## TEXT SECTION
↓↓↓
The method may further comprise controlling, using a second control policy, a second industrial facility in order to generate a data set; wherein the computer simulator of the industrial facility is configured to generate the measurements representing a current and new state of the industrial facility based upon the data set. The second industrial facility may be the same industrial facility as the industrial facility.
The details of one or more embodiments of the subject matter of this specification are set forth in the accompanying drawings and the description below. Other features, aspects, and advantages of the subject matter will become apparent from the description, the drawings, and the claims.
Like reference numbers and designations in the various drawings indicate like elements.
This specification describes a system implemented as computer programs on one or more computers in one or more locations that simulates the operation of an industrial facility while the facility is being controlled by a control policy.
In particular, the control policy receives as input an observation that characterizes the state of the industrial facility and, in response, generates an action that specifies a respective setting for one or more setpoints of the industrial facility. Each setpoint is a different controllable element of the industrial facility. That is, the control policy controls the facility by repeatedly updating the settings for the one or more setpoints of the industrial facility.
For example, the control policy can be implemented as a neural network or other machine learning model and the system can be used to train the control policy in simulation before deploying the control policy for controlling the real-world industrial facility. For example, the control policy can be trained through reinforcement learning to maximize received rewards that represent the performance of the policy on some specified task.
As another example, the system can be controlled using one control policy, e.g., an already trained neural network or a fixed or heuristic-based control policy, in order to generate a data set. This data set can then be used to train another control policy, e.g., through offline reinforcement learning, without needing to use the other control policy to control the industrial facility. Alternatively or in addition, the data set can be used to evaluate the performance of another control policy, e.g., to determine whether the control policy is suitable for deployment for controlling the real-world industrial facility.
↑↑↑
## GIVEN TASK 1
Edit the passage on simulating an industrial facility by writing out the part between "This specification describes" and "a control policy.", inclusive, with "computer programs" replaced by "software programs".
The passage above and the listings that come next are unrelated to each other.

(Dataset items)
↓↓↓
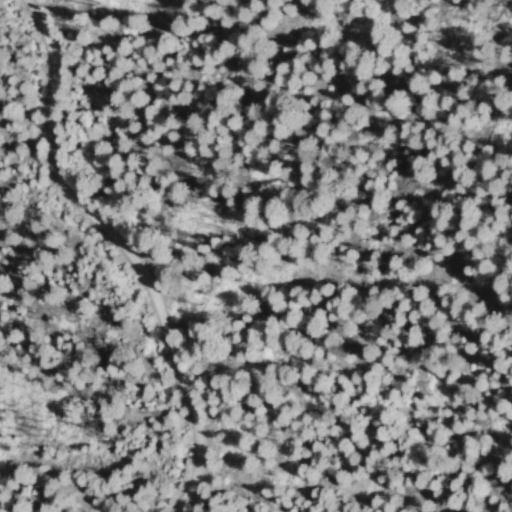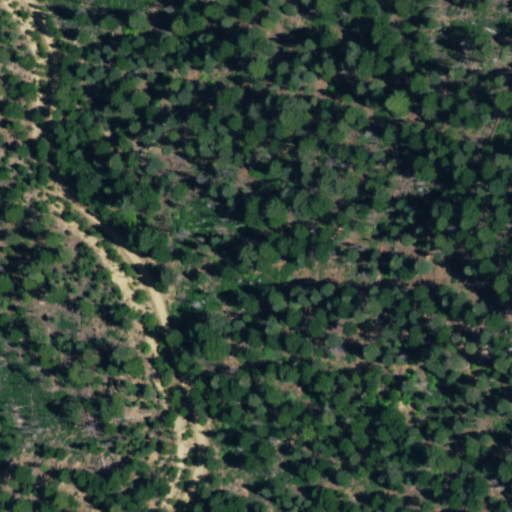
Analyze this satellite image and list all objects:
road: (123, 247)
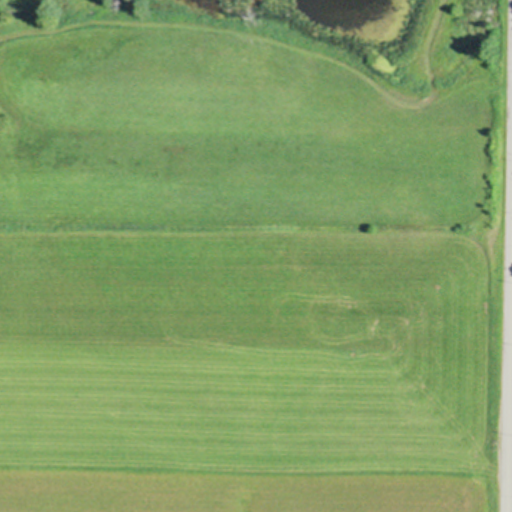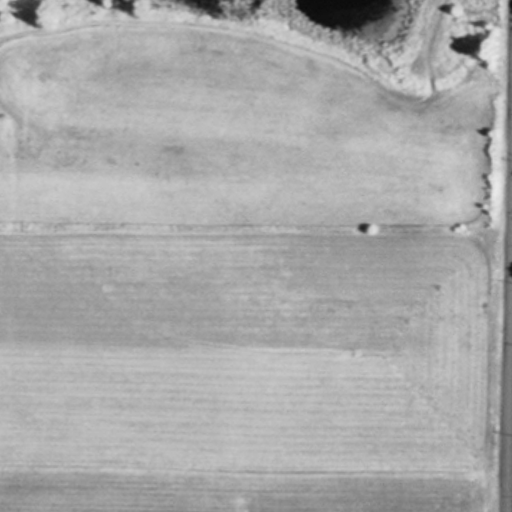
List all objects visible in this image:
road: (510, 385)
road: (510, 483)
↑↑↑
## GIVEN TASK 2
Restate the object point listings word for word, leaving the pictures out of your answer.

## TASK RESULT 1
This specification describes a system implemented as software programs on one or more computers in one or more locations that simulates the operation of an industrial facility while the facility is being controlled by a control policy.

## TASK RESULT 2
Analyze this satellite image and list all objects:
road: (123, 247)
List all objects visible in this image:
road: (510, 385)
road: (510, 483)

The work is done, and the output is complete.